Every line from the top of the records through the line containing "### 3.7 记住链上的数据是公开的" should be retyped exactly; the pictures should not.

============

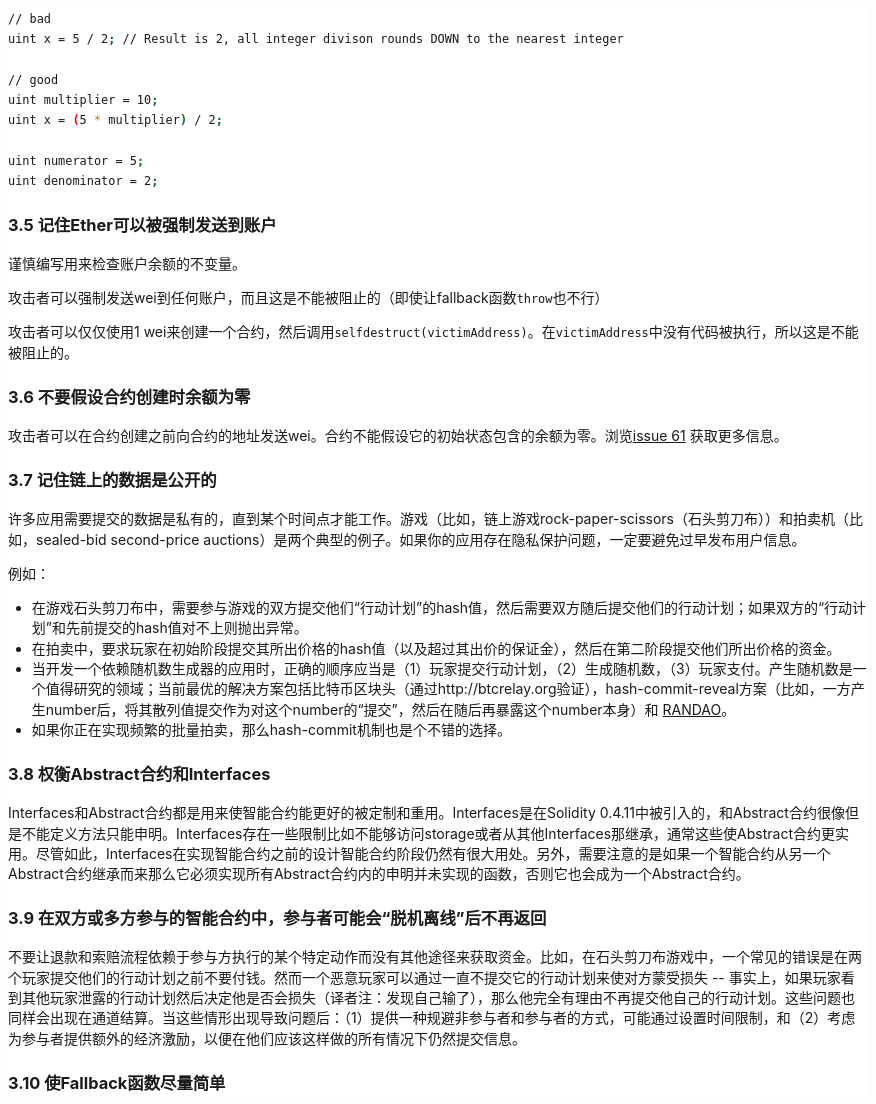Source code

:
 ```sh
// bad
uint x = 5 / 2; // Result is 2, all integer divison rounds DOWN to the nearest integer

// good
uint multiplier = 10;
uint x = (5 * multiplier) / 2;

uint numerator = 5;
uint denominator = 2;
```

<a name="ether-forcibly-sent"></a>

### 3.5 记住Ether可以被强制发送到账户

谨慎编写用来检查账户余额的不变量。

攻击者可以强制发送wei到任何账户，而且这是不能被阻止的（即使让fallback函数`throw`也不行）

攻击者可以仅仅使用1 wei来创建一个合约，然后调用`selfdestruct(victimAddress)`。在`victimAddress`中没有代码被执行，所以这是不能被阻止的。

### 3.6 不要假设合约创建时余额为零

攻击者可以在合约创建之前向合约的地址发送wei。合约不能假设它的初始状态包含的余额为零。浏览[issue 61](https://github.com/ConsenSys/smart-contract-best-practices/issues/61) 获取更多信息。

### 3.7 记住链上的数据是公开的

许多应用需要提交的数据是私有的，直到某个时间点才能工作。游戏（比如，链上游戏rock-paper-scissors（石头剪刀布））和拍卖机（比如，sealed-bid second-price auctions）是两个典型的例子。如果你的应用存在隐私保护问题，一定要避免过早发布用户信息。

例如：

* 在游戏石头剪刀布中，需要参与游戏的双方提交他们“行动计划”的hash值，然后需要双方随后提交他们的行动计划；如果双方的“行动计划”和先前提交的hash值对不上则抛出异常。
* 在拍卖中，要求玩家在初始阶段提交其所出价格的hash值（以及超过其出价的保证金），然后在第二阶段提交他们所出价格的资金。
* 当开发一个依赖随机数生成器的应用时，正确的顺序应当是（1）玩家提交行动计划，（2）生成随机数，（3）玩家支付。产生随机数是一个值得研究的领域；当前最优的解决方案包括比特币区块头（通过http://btcrelay.org验证），hash-commit-reveal方案（比如，一方产生number后，将其散列值提交作为对这个number的“提交”，然后在随后再暴露这个number本身）和 [RANDAO](http://github.com/randao/randao)。
* 如果你正在实现频繁的批量拍卖，那么hash-commit机制也是个不错的选择。

### 3.8 权衡Abstract合约和Interfaces

Interfaces和Abstract合约都是用来使智能合约能更好的被定制和重用。Interfaces是在Solidity 0.4.11中被引入的，和Abstract合约很像但是不能定义方法只能申明。Interfaces存在一些限制比如不能够访问storage或者从其他Interfaces那继承，通常这些使Abstract合约更实用。尽管如此，Interfaces在实现智能合约之前的设计智能合约阶段仍然有很大用处。另外，需要注意的是如果一个智能合约从另一个Abstract合约继承而来那么它必须实现所有Abstract合约内的申明并未实现的函数，否则它也会成为一个Abstract合约。

### 3.9 在双方或多方参与的智能合约中，参与者可能会“脱机离线”后不再返回

不要让退款和索赔流程依赖于参与方执行的某个特定动作而没有其他途径来获取资金。比如，在石头剪刀布游戏中，一个常见的错误是在两个玩家提交他们的行动计划之前不要付钱。然而一个恶意玩家可以通过一直不提交它的行动计划来使对方蒙受损失 -- 事实上，如果玩家看到其他玩家泄露的行动计划然后决定他是否会损失（译者注：发现自己输了），那么他完全有理由不再提交他自己的行动计划。这些问题也同样会出现在通道结算。当这些情形出现导致问题后：（1）提供一种规避非参与者和参与者的方式，可能通过设置时间限制，和（2）考虑为参与者提供额外的经济激励，以便在他们应该这样做的所有情况下仍然提交信息。

<a name="keep-fallback-functions-simple"></a>

### 3.10 使Fallback函数尽量简单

============

WRITTEN ANSWER |
Source code

:
 ```sh
// bad
uint x = 5 / 2; // Result is 2, all integer divison rounds DOWN to the nearest integer

// good
uint multiplier = 10;
uint x = (5 * multiplier) / 2;

uint numerator = 5;
uint denominator = 2;
```

<a name="ether-forcibly-sent"></a>

### 3.5 记住Ether可以被强制发送到账户

谨慎编写用来检查账户余额的不变量。

攻击者可以强制发送wei到任何账户，而且这是不能被阻止的（即使让fallback函数`throw`也不行）

攻击者可以仅仅使用1 wei来创建一个合约，然后调用`selfdestruct(victimAddress)`。在`victimAddress`中没有代码被执行，所以这是不能被阻止的。

### 3.6 不要假设合约创建时余额为零

攻击者可以在合约创建之前向合约的地址发送wei。合约不能假设它的初始状态包含的余额为零。浏览[issue 61](https://github.com/ConsenSys/smart-contract-best-practices/issues/61) 获取更多信息。

### 3.7 记住链上的数据是公开的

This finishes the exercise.